Riding the waves of mHealth development
By Artur Direito, on 3 October 2017
By Dr. Kristina Curtis, Research Fellow in eHealth and behaviour change for Coventry University and Public Health Warwickshire
I started researching the area of mhealth in 2011 as part of my PhD at Warwick University. Specifically, I was interested in how we could embed behaviour change theory into mobile health tech to manage and prevent overweight and obesity. I gained the opportunity to make this into an applied project and develop a family weight management app to complement local public health family weight management services.
I selected the Behaviour change Wheel (BCW) framework to guide development because it was underpinned with a comprehensive model of behaviour change (Capability, Opportunity, Motivation and Behaviour Model: COM-B) that accounted for both environmental and automatic influences on behaviour foregone in traditional health psychology theories. It also linked conditions in the model to relevant behaviour change strategies (known as intervention functions and behaviour change techniques) to bring about change. Lastly, it really made me think about what was the actual target behaviour that I wanted to change and that less is more which in the case of apps, is vital. While theory and evidence are important for app development, there are other factors to consider. App features need to be engaging for the target audience. This led to combining the BCW with a User-centred-design (UCD) approach and working with industry to help ensure that the theoretical components were translated into engaging app features.
At the same time as systematically designing the app and conducting research with parents, I also worked alongside an experienced app development company. Working with industry was great fun, particularly brain storming the translation of behaviour change techniques and user preferences into engaging app features. Unfortunately, the budget ran out and I was unable to continue working with this company. I moved the project to a start-up company who unfortunately were not as experienced in mobile app development and although the app now looks great, the download process for the trial was too complicated and sadly only a few parents went onto download the app after completing baseline measures.
Frustratingly, although I have developed the first theory and evidence based, user-centred app for managing parents’ portion control behaviours with their children, it’s still unavailable to the public due to implementation issues (pertaining to both the local authority and technical development of the app). Nonetheless, I have learnt a great deal in the process and felt it would be beneficial to share details of how we can avoid some of the pitfalls in app development. The ‘Appiness’ event is a mhealth and public health interdisciplinary event showcasing apps for improving the public’s health and well-being. The content will cover different approaches to app development and evaluation and how to maximise user-engagement. It will end with a panel discussion on the challenges and future directions within mhealth. We have a range of speakers from local authority (Hertsmere Borough Council), the NHS (Health Education England), charity (Diabetes UK), the app industry (Headspace) and academia (UCL & Glasgow University). Speakers will cover a range of health topics including: weight management, diabetes prevention, alcohol reduction, physical activity and mental health.
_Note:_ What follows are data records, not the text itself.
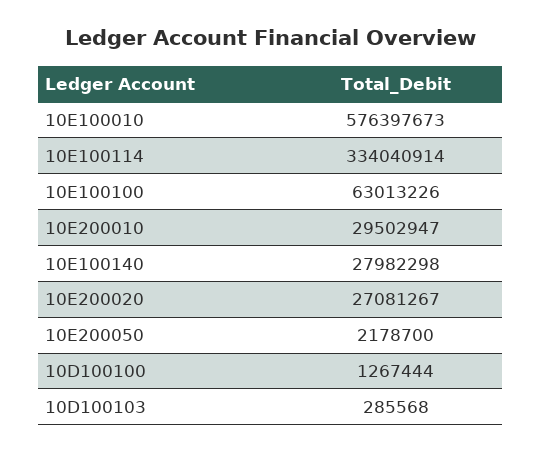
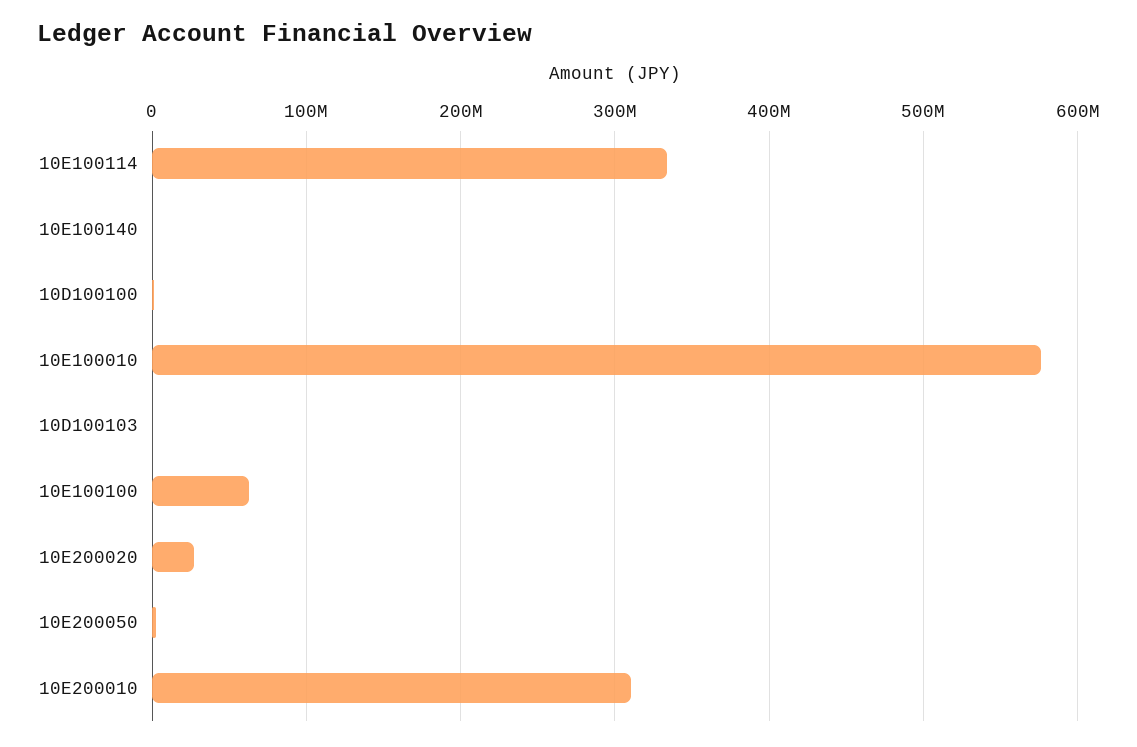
  {
    "10E100010": 576397673,
    "10E100114": 334040914,
    "10E100100": 63013226,
-   "10E200010": 29502947,
+   "10E200010": 310000000,
-   "10E100140": 27982298,
+   "10E100140": 0,
    "10E200020": 27081267,
    "10E200050": 2178700,
    "10D100100": 1267444,
    "10D100103": 285568
  }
Please visit www.hpphn.org.uk to register now!
Practical questions to think about for mhealth development and implementation include:
- What are the most important things to look for when choosing an app development company?
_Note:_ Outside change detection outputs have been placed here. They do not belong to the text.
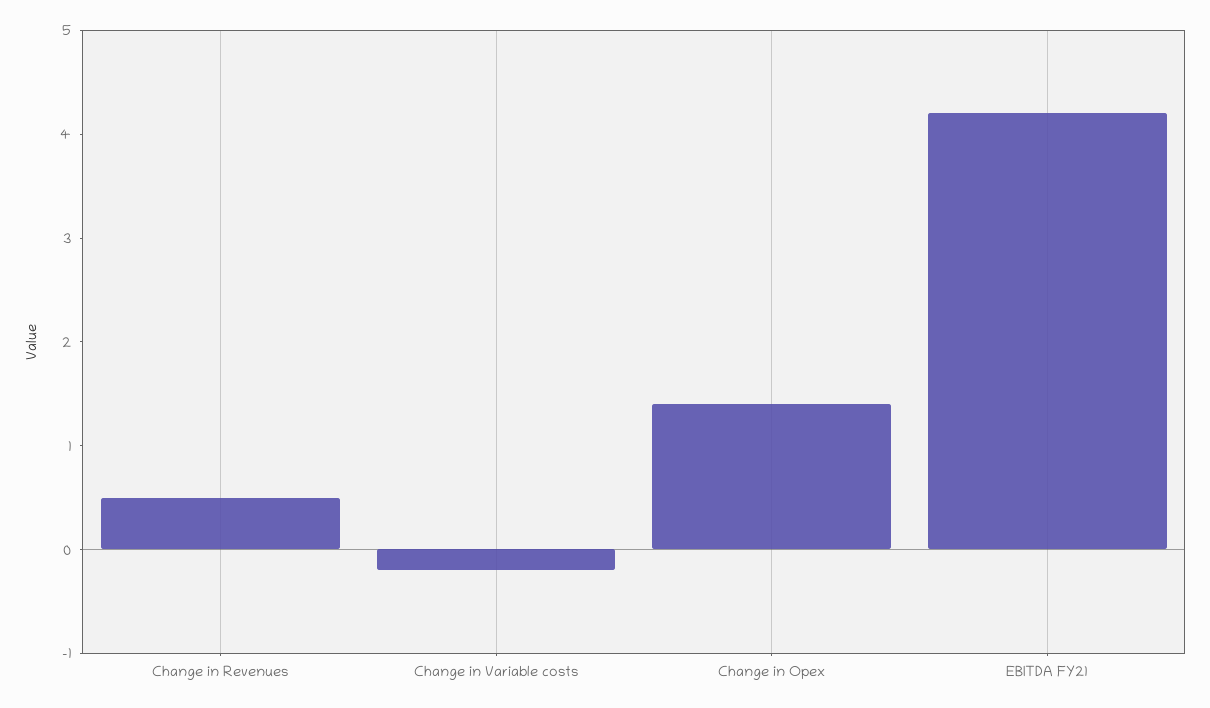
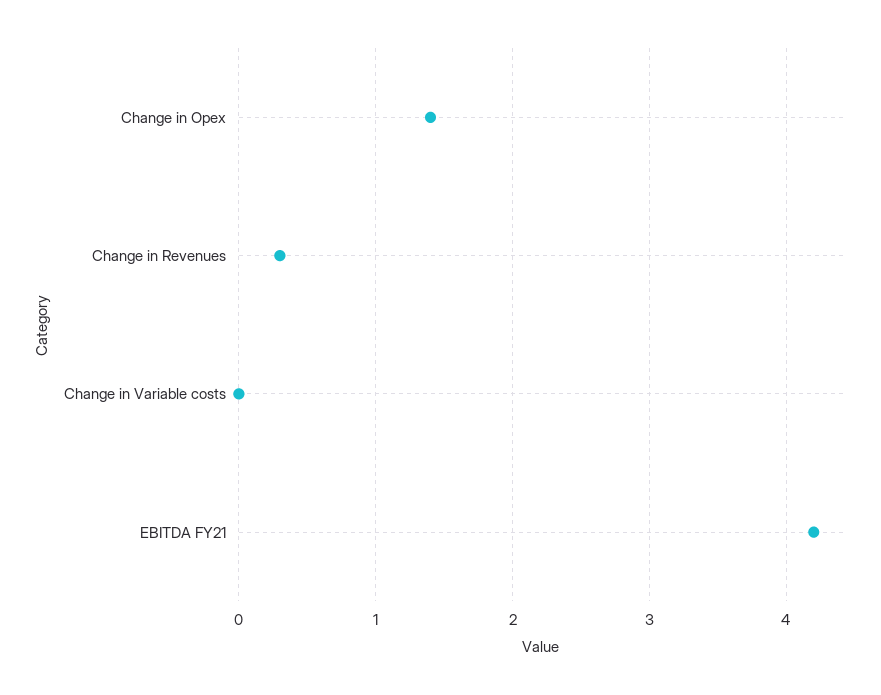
  {
-   "Change in Revenues": 0.5,
+   "Change in Revenues": 0.3,
-   "Change in Variable costs": -0.2,
+   "Change in Variable costs": 0,
    "Change in Opex": 1.4,
    "EBITDA FY21": 4.2
  }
- What are the realistic costs associated with app development?
- What steps can universities and local health authorities take to ensure a smooth process in implementation?
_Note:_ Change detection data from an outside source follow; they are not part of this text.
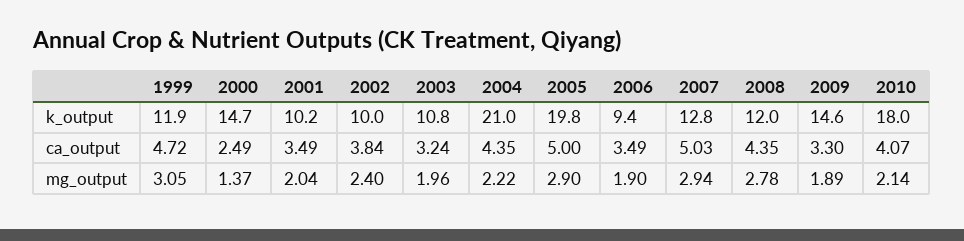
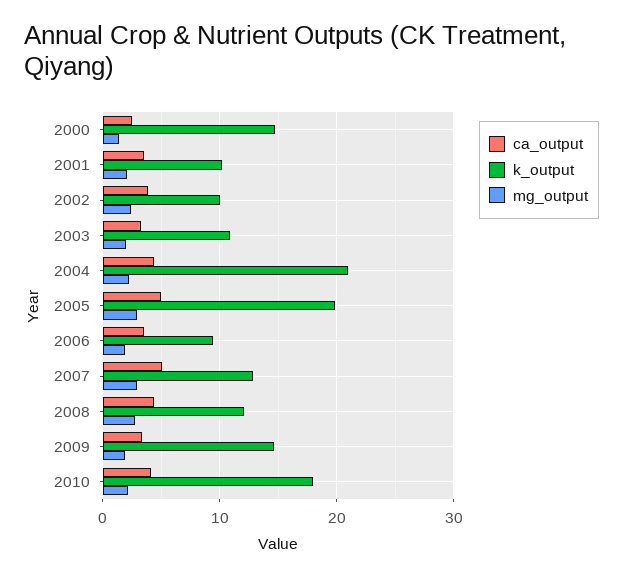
  {
    "k_output": {
-     "1999": 11.9,
      "2000": 14.7,
      "2001": 10.2,
      "2002": 10,
      "2003": 10.8,
      "2004": 21,
      "2005": 19.8,
      "2006": 9.4,
      "2007": 12.8,
      "2008": 12,
      "2009": 14.6,
      "2010": 18
    },
    "ca_output": {
-     "1999": 4.72,
      "2000": 2.49,
      "2001": 3.49,
      "2002": 3.84,
      "2003": 3.24,
      "2004": 4.35,
      "2005": 5,
      "2006": 3.49,
      "2007": 5.03,
      "2008": 4.35,
      "2009": 3.3,
      "2010": 4.07
    },
    "mg_output": {
-     "1999": 3.05,
      "2000": 1.37,
      "2001": 2.04,
      "2002": 2.4,
      "2003": 1.96,
      "2004": 2.22,
      "2005": 2.9,
      "2006": 1.9,
      "2007": 2.94,
      "2008": 2.78,
      "2009": 1.89,
      "2010": 2.14
    }
  }

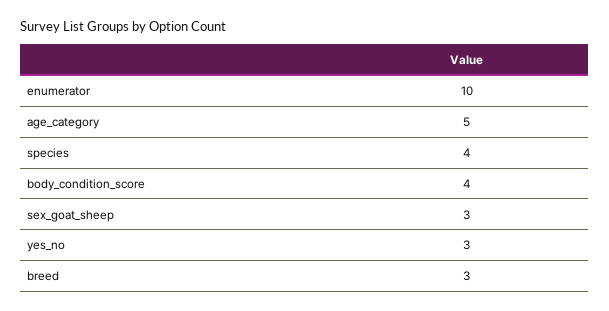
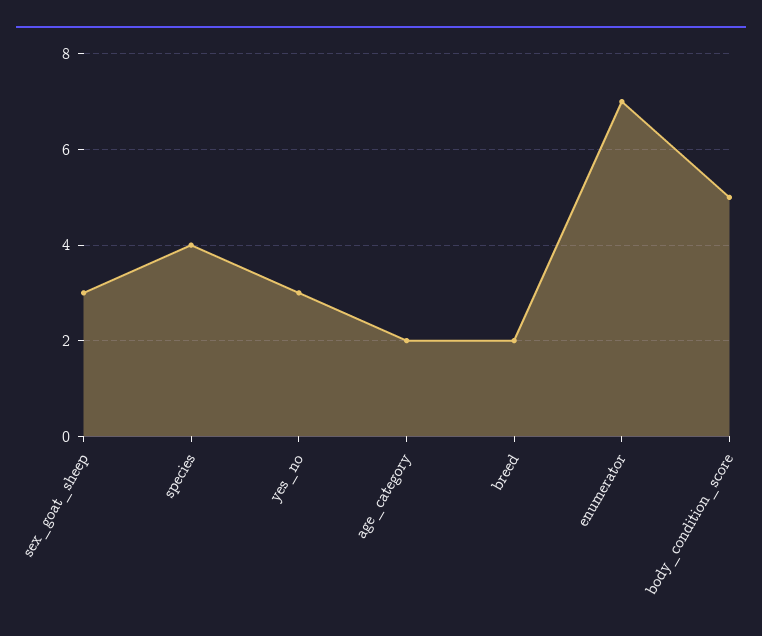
  {
-   "enumerator": 10,
+   "enumerator": 7,
-   "age_category": 5,
+   "age_category": 2,
    "species": 4,
-   "body_condition_score": 4,
+   "body_condition_score": 5,
    "sex_goat_sheep": 3,
    "yes_no": 3,
-   "breed": 3
+   "breed": 2
  }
- How can interdisciplinary teams work more efficiently together?
Kristina spent the early part of her career working in the digital marketing industry before returning to studies and taking up the role of a Research Fellow in eHealth and behaviour change for Coventry University and Public Health Warwickshire. Kristina’s role primarily focuses on the development of a decision support tool to embed behavioural science into the public health commissioning process. Kristina continues to collaborate on interdisciplinary eHealth projects in the areas of paediatric overweight and obesity, paediatric sickle-cell disease, and Alzheimer’s disease and diabetes prevention. She is driven by the potential of her work to have a direct impact on the health of populations both in the UK and overseas.